Why I Love This Recipe
This recipe is from Nourishing Traditions by Sally Fallon and Mary G. Enig. You'll need a two quart container with a tight lid. The most difficult thing to get for this is whey, the lactobacilli you find in "cultured" dairy products like yoghurt and some sour cream. The powdered whey you can find is not alive and won't do the fermenting you need.
What I do is take a large container of plain, live-culture, yoghurt (32 oz) and wrap the yoghurt in cheesecloth.
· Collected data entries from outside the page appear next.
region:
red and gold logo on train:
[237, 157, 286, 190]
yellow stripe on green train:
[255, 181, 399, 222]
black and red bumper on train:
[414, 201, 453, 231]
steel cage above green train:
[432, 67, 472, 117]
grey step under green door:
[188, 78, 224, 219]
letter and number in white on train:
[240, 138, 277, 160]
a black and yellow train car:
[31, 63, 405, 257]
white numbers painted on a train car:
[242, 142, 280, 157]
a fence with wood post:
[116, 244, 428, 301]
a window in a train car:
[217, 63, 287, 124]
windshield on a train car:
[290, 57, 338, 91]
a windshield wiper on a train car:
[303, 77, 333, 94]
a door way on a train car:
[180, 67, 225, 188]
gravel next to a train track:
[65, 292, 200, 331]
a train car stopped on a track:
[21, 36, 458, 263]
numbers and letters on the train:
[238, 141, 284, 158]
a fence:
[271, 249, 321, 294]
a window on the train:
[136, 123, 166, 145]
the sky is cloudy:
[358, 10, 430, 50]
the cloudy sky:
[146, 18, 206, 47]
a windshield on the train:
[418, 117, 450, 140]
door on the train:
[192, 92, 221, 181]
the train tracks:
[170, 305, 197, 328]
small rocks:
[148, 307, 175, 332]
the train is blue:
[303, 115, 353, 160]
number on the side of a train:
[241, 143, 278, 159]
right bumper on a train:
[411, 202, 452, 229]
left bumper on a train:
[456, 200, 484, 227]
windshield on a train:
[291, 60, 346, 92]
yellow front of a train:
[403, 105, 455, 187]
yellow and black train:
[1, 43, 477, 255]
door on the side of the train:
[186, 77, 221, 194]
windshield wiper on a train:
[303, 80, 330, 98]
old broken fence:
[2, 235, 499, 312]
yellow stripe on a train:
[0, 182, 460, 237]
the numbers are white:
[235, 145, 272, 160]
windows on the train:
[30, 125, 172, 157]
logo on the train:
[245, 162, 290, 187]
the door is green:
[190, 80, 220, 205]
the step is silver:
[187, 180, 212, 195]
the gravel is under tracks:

Then I tie the cheesecloth to a long handled spoon so I can suspend the yoghurt over a bowl. It takes about a day, but you'll get about a cup of whey dripping out of it. The recipe uses a fourth of a cup, so refrigerate the remainder for your next batch. But use it within a week or two, or the bacteria dies. Or you could scoop out only a fourth or half of the yoghurt container and let the rest of the culture continue to live in the yoghurt until you need it.
While it's true that at the end you no longer have a nice big chunk of yoghurt, what you do have is the smoothest, blandest cream cheese you've ever tasted. Really yummy in spreads.
The other odd ingredients in this recipe are Rapadura and sea salt. I think you can safely substitute sugar and ordinary salt. Rapadura is unbleached, untreated organic cane sugar. You can get a bag for $5.00 at Whole Foods.
You can reuse the same chopped ginger for a second and third batch of the ginger ale, but I don't recommend it for a fourth.
Don't be concerned about it being alcoholic. It may be, very slightly, but, like most lacto-fermented food and drinks, it's only enough to keep it from spoiling.
Lucas: I use the filtered water from my refigerator door and it's never killed the bacteria.
Ingredients You'll Need
3/4 cup ginger root, peeled and finely chopped or grated
1/2 cup fresh lime juice
1/4 - 1/2 cup Rapadura (or sugar)
2 teaspoons sea salt
1/4 cup whey
2 quarts filtered water
Directions
Place all ingredients in a 2-quart jug.
Stir well and cover tightly.
Leave at room temperature for 2-3 days before transferring to the refrigerator.
This will keep several months well chilled.
To serve, strain into a glass.
Mix with carbonated water, if you like, but it's tasty as a warm, uncarbonated drink, as well.